“Ini bukan sekadar kritik penanganan bencana. Jika jernih, ini sudah mengarah serangan personal dan bau amis kepentingan atau rivalitas politik," kata Direktur Eksekutif Akar Rumput Strategic (ARSC), Dimas Oky Nugroho dalam keterangan tertulisnya di Jakarta, Selasa, 16 Desember 2025.
Dimas menyoroti derasnya serangan dan kritik terhadap sejumlah aktor pemerintah yang aktor politik di media sosial akhir-akhir ini. Ada kritik bernilai objektif, namun di sisi lain banyak bermuatan politis dan hasil dari mobilisasi atau penggorengan
buzzer-buzzer politik.
Kondisi ini akan mengaburkan evaluasi substansial terkait respons dan penanganan bencana oleh negara.
"Ada yang dituding melakukan pencitraan politik, saya pikir memang tidak bisa dihindarkan. Tapi yang harus kita perhatikan fakta di lapangan bahwa masyarakat terdampak sangat butuh bantuan konkret,
quick response dan massif dari negara, publik, parpol, atau siapa saja yang dapat membantu mereka," kritiknya.
Salah satu yang ia contohkan adalah serangan terhadap Menteri Koordinator Bidang Pangan Zulkifli Hasan.

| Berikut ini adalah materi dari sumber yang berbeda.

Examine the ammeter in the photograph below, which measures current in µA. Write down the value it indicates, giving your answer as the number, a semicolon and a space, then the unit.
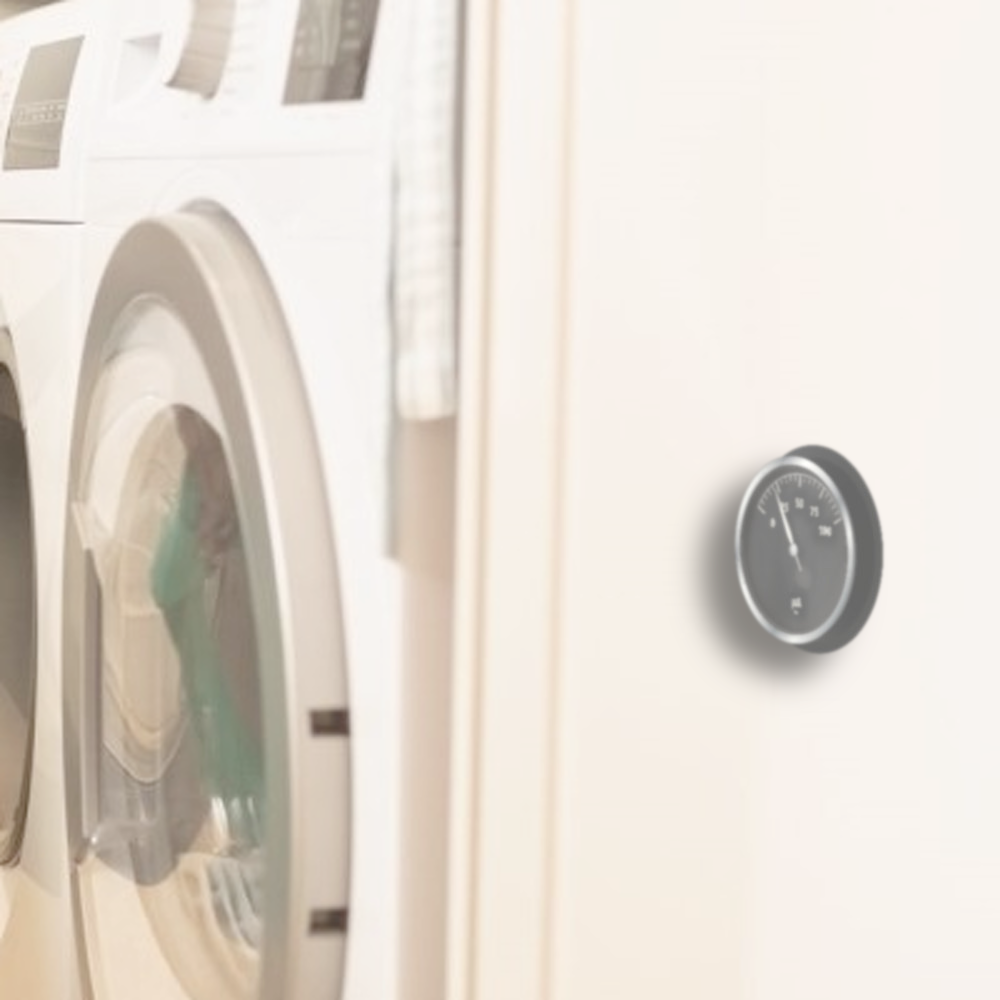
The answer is 25; µA
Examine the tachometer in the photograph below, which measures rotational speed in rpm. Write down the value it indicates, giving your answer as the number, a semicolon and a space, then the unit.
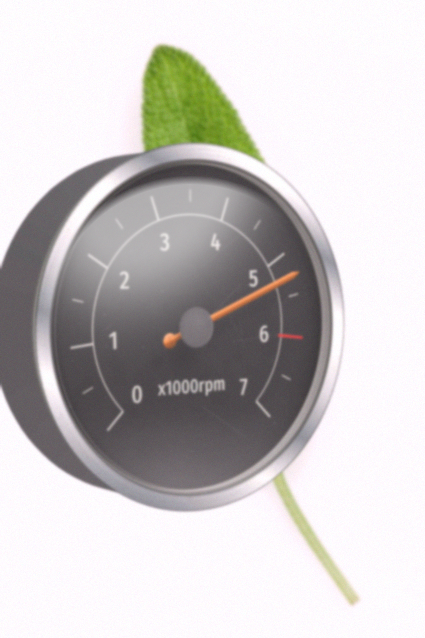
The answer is 5250; rpm
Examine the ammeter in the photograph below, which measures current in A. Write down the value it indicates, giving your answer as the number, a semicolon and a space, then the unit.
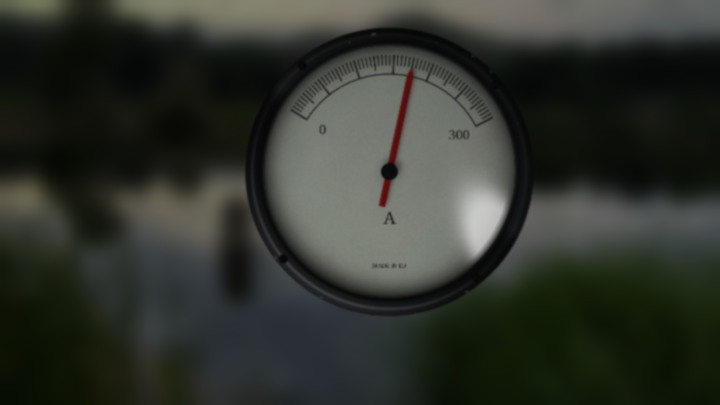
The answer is 175; A
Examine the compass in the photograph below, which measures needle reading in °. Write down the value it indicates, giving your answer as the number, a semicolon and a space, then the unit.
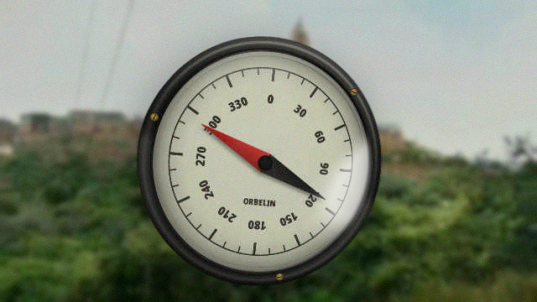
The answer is 295; °
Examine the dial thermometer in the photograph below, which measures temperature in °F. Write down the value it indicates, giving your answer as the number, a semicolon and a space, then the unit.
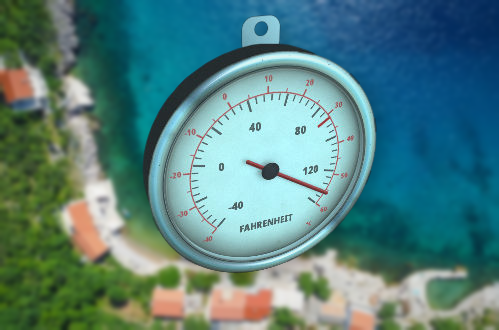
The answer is 132; °F
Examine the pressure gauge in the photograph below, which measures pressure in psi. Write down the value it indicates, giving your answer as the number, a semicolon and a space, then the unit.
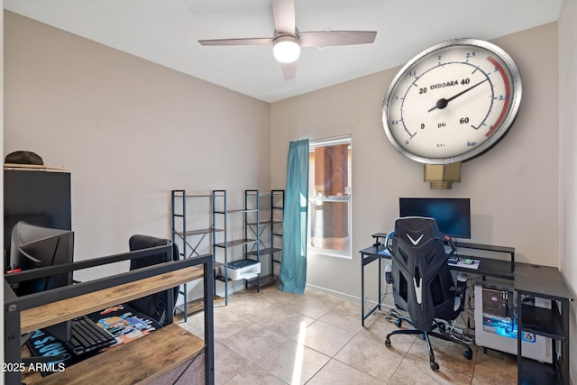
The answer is 45; psi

Ia sepakat menolak aksi-aksi pencitraan lebay para elite politik.
Namun ia mengajak publik untuk lebih fokus memastikan dan mengawasi berjalannya upaya, tata kelola dan skala penyaluran bantuan kepada daerah dan korban bencana.
"Menko Pangan paling sering dituding di medsos akhir-akhir ini, tapi dia justru tercatat sebagai salah satu pejabat pusat pertama yang turun langsung ke titik bencana paling terdampak dan terisolir, di saat jalur transportasi darat terputus. Yang penting bantuan masuk dan sampai," jelasnya.
Menurutnya, ruang publik hari ini terlalu banyak membahas sisi drama politik receh yang sarat mobilisasi dan rivalitas antar elite.
"Kalau kita lihat polanya ini bukan reaksi spontan warganet, ada indikasi mobilisasi akun dan
buzzer politik, dan itu sangat mungkin didorong kepentingan politik tertentu," tegasnya.
Di sisi lain, Dimas melontarkan kritik keras terhadap pernyataan Kepala BNPB Letjen Suharyanto yang sempat menyebut kondisi di lapangan tidak sedarurat seperti di media sosial. Menurutnya, pernyataan tersebut tidak relevan dan tidak pantas di tengah situasi bencana.
BNPB merupakan institusi krusial dalam penanganan bencana sehingga dituntut responsif, sigap, akurat dalam bertindak, tapi juga aktif terbuka sekaligus berhati-hati dalam berkomunikasi ke publik.
“Pernyataan seperti itu keliru dan berbahaya. Di saat kondisi bencana yang parah dan korban menunggu bantuan, justru muncul narasi yang mengecilkan situasi," pungkasnya.